明治33年(1900)の「下水道法」が「汚物除去法」とともに公布され、不衛生な状態の改善を行おうとしました(し尿処理は「汚物除去法」で規定されました)。
明治41年から「東京市下水道設計」を開始、大正2(1913)年に第二区、浅草区千束町、下谷区龍泉寺町で工事開始、三河島汚水処分工場も大正3年に着工しました。実際の下水処理が始まったのは大正11年です。

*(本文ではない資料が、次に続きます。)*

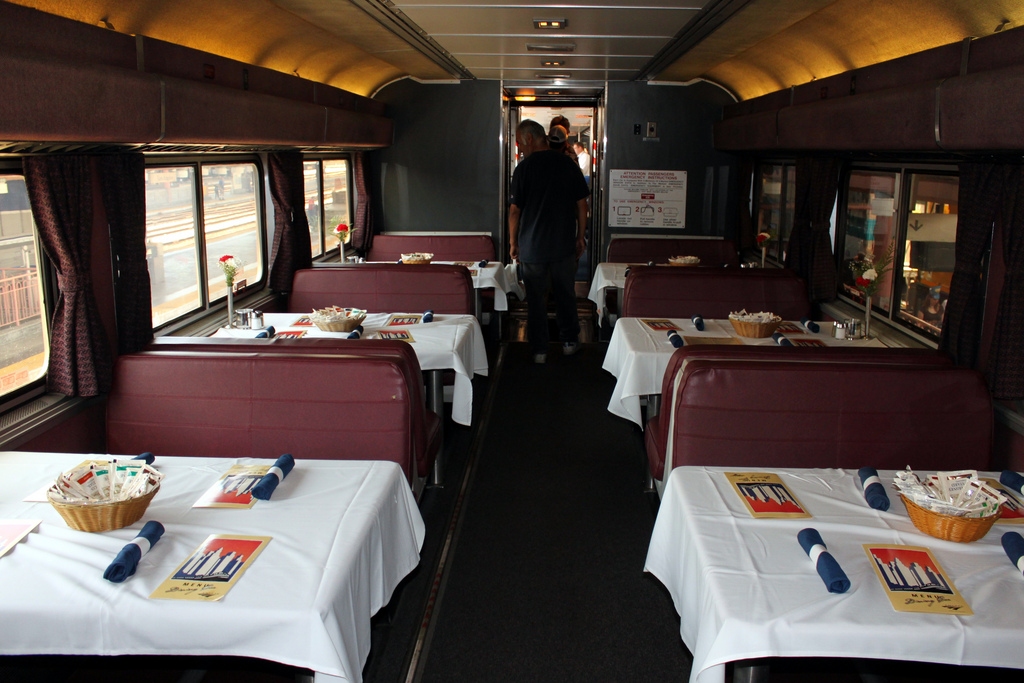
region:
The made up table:
[0, 436, 438, 675]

都心部の丸の内、日本橋、芝、神田は大正10年からとなります。
震災で一時中断を余儀なくされましたが、東京市周辺で下水道敷設計画は始まり、昭和11(1936)年のいわゆる大東京化によって東京市に計画が引き継がれましたが、結局、終戦後どころか、昭和35(1960)年の東京オリンピックまで敷設が進むことはありませんでした。

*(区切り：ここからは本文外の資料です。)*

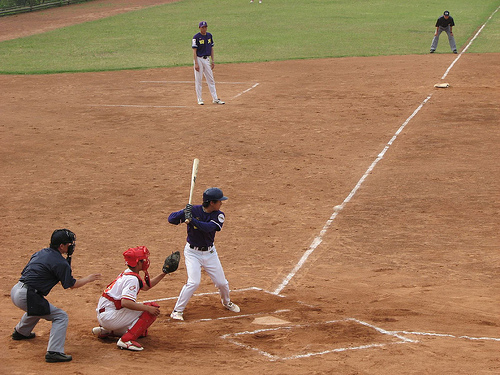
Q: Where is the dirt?
A: On the baseball field.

当時、水洗便所はあまり普及していませんでしたが、水槽便所(今でいう浄化槽便所)は存在しました。
満員電車
明治15(1882)年に、東京馬車鉄道が開通しました。明治46(1903)年にこれらを電化して東京電車鉄道となり、新規開業した東京市街鉄道、東京電気鉄道が合わせて路面電車を付設しまます。その後、明治44(1911)年にこれらの3社が買収、統合されて、市有として東京市電局が発足して、「市電」となりました。大正3年の『東京案内』に、「荷物を持っていなければ、金五銭を投じさえすれば、何処までも何処までも運んで呉れる。テクテク歩くならば一時間もかかるところを、二十分や十五分で運んで呉れる。東京居住者は勿論、東京遊覧客は、この安価にして便利な交通の利器を利用せねばならぬ。」とうたわれており、市民、観光客の東京市内の移動の利便性がかなり向上したようです。

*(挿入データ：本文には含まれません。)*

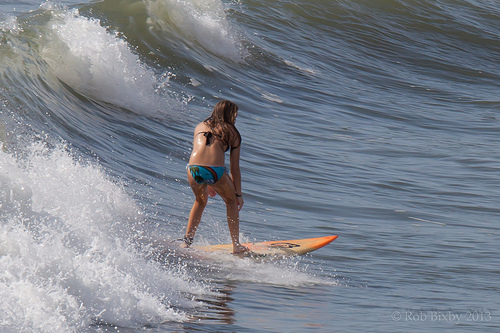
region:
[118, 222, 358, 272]
This is a surfboard.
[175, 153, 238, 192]
These are bikini bottoms.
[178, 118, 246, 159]
This is a bikini top.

明治の頃からすでに市民の生活に根を下ろしており、値上げをしようとする度に反対運動が起こるほどでした。
大正4年ごろには、現在でも見られるような通勤ラッシュがすでに発生しており、添田さつきによる『東京節』で「東京の名物満員電車、いつまで待っても乗れやしねえ、乗るにゃ喧嘩腰命がけ」と歌われています。 寺田寅彦なども「電車の混雑について」と題した随筆を発表して(『思想』大正11年9月)、その混雑ぶりを科学的に(?)観察しています。